Pandu Permadi Laksono (24), pria bungsu dari tiga bersaudara asal Kediri ini telah hilang penglihatannya. Sejak november 2012, ia menderita penyakit glukoma dan pada akhirnya ia harus kehilangan satu bola matanya. Kala itu ia masih berstatus sebagai mahasiswa semester lima jurusan Sistem Informasi di Sekolah Tinggi Manajemen Informatika Dan Komputer Kadiri (STMIK Kadiri). Ia terpaksa harus berhenti menempuh pendidikan di bangku perkuliahan karena penyakit yang dideritanya.
Sebelum indera penglihatannya memburuk, dokter menyarankan untuk istirahat tapi ia tetap beraktivitas (latihan sepak bola.red) demi mimpinya untuk memenangkan piala yang terakhir di Walikota Cup. Namun keinginannya tersebut tak berhasil untuk dicapai, ia bersama timnya menyabet juara dua. Tak jauh setelah mengikuti turnamen sepak bolapada april 2013, penyakit glukoma itu telah menghilangkan kedua indera penglihatannya. Disamping itu dari sisi psikologisnya, pandu mengalami depresi, hampir tiga minggu pertamanya ia habiskan di kamar saja. Kini hanya kegelapan yang menemani kesehariannya selama beberapa waktu. Namun dirinya tidak berhenti berjuang menghadapi kerasnya dunia. Ia memutuskam untukmencari pengobatan mulai dari medis hingga alternatif. Namun usahanya tidak membuahkan hasil “Saya bilang ke orang tua kalau sudah malas untuk berobat, saya sudah nyaman dan menerimanya, meskipun dengan kondisi seperti ini ya harus saya jalani,” ujar Pandu.

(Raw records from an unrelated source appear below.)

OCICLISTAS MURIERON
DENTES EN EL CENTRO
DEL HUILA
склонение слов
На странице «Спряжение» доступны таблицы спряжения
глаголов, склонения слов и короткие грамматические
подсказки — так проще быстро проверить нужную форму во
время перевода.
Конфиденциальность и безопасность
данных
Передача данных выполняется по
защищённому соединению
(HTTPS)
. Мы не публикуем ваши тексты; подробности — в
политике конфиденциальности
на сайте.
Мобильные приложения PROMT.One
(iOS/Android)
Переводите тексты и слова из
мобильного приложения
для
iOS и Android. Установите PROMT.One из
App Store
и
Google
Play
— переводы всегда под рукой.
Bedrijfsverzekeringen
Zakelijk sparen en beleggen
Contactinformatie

Setelah beberapa tahun berlangsung, keluarganya mendapat info dari website dan dinas sosial Kediri bila ada tempat rehabilitasi penyandang tuna netra. Keinginannya untuk beradaptasi dengan kehidupan yang baru membawa Pandu masuk keUPT Rehabilitasi Sosial Cacat Netra MALANG (UPT RSCN). Pada 26 januari 2016 ia mulai mengikuti pelatihan tuna netra di UPT RSCN dan terhitung sejak ia masuk dirinya langsung terdaftar sebagai salah satu siswa yang kini sudah di kelas kejuruan. Kelas kejuruhan disini berarti kelas yang berorientasi pada peningkatan pemahaman dan pematangan keterampilan kerja.
Kini Pandu menghabiskan kesehariannya di Wisma Kenanga bersama sepuluh teman lainnya yang juga penyandang tuna netra. Di UPT RSCN ia mendapat bimbingan fisik dan mental mulai dari bersosial, keterampilan usaha/kerja, orientasi mobilitas (belajar berjalan), activity dailing life (kehidupan sehari-hari).Saat ini kelas kejuruhan mulai mempersiapkankearah yang positif yakni bagaimana cara hidup bermasyarakat dan mengembangkan keterampilan yang dimilikinya.

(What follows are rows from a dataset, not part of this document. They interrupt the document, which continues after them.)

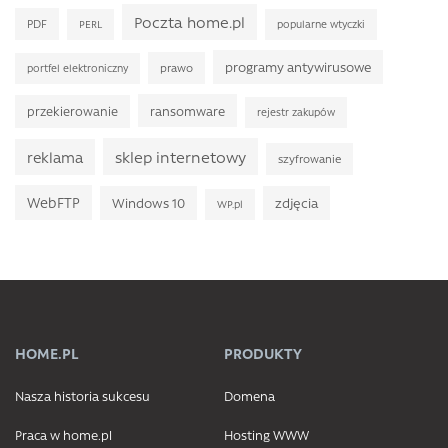
Poczta home.pl
PDF
PERL
popularne wtyczki
programy antywirusowe
prawo
portfel elektroniczny
ransomware
przekierowanie
rejestr zakupów
sklep internetowy
reklama
szyfrowanie
WebFTP
Windows 10
zdjęcia
WP.pl
HOME.PL
PRODUKTY
Nasza historia sukcesu
Domena
Praca w home.pl
Hosting WWW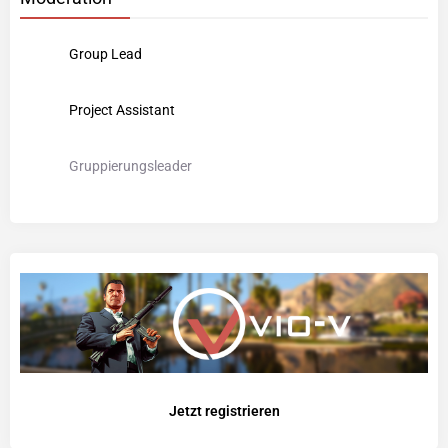
Group Lead
Project Assistant
Gruppierungsleader
Jetzt registrieren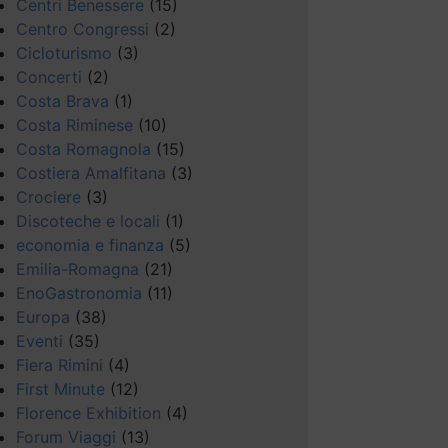
Centri Benessere
(15)
Centro Congressi
(2)
Cicloturismo
(3)
Concerti
(2)
Costa Brava
(1)
Costa Riminese
(10)
Costa Romagnola
(15)
Costiera Amalfitana
(3)
Crociere
(3)
Discoteche e locali
(1)
economia e finanza
(5)
Emilia-Romagna
(21)
EnoGastronomia
(11)
Europa
(38)
Eventi
(35)
Fiera Rimini
(4)
First Minute
(12)
Florence Exhibition
(4)
Forum Viaggi
(13)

Keterampilan orientasi mobilitas diajarkan untuk melatih penguasaan konsep ruang, jalan, transportasi, benda, melatih kepekaan dan penguasaan berbagai medan. Bimbingan keterampilan activity dailing life dilatih untuk menguasai berbagai keterampilan kehidupan sehari-hari sehingga tunanetra dapat terampil melakukan kebersihan diri, perawatan pakaian, perawatan rumah, berkebun, menjahit sederhana, memasak, perawatan bayi dan anak, serta berbagai keterampilan lain untuk mempertahankan hidup secara normatif dengan mandiri. Bimbingan fisik dan mental dapat berupa pemberian materi keagamaan,pemberian motivasi, penguatan bakat dan minat, kesenian karawitan, senimusik dan hadrah.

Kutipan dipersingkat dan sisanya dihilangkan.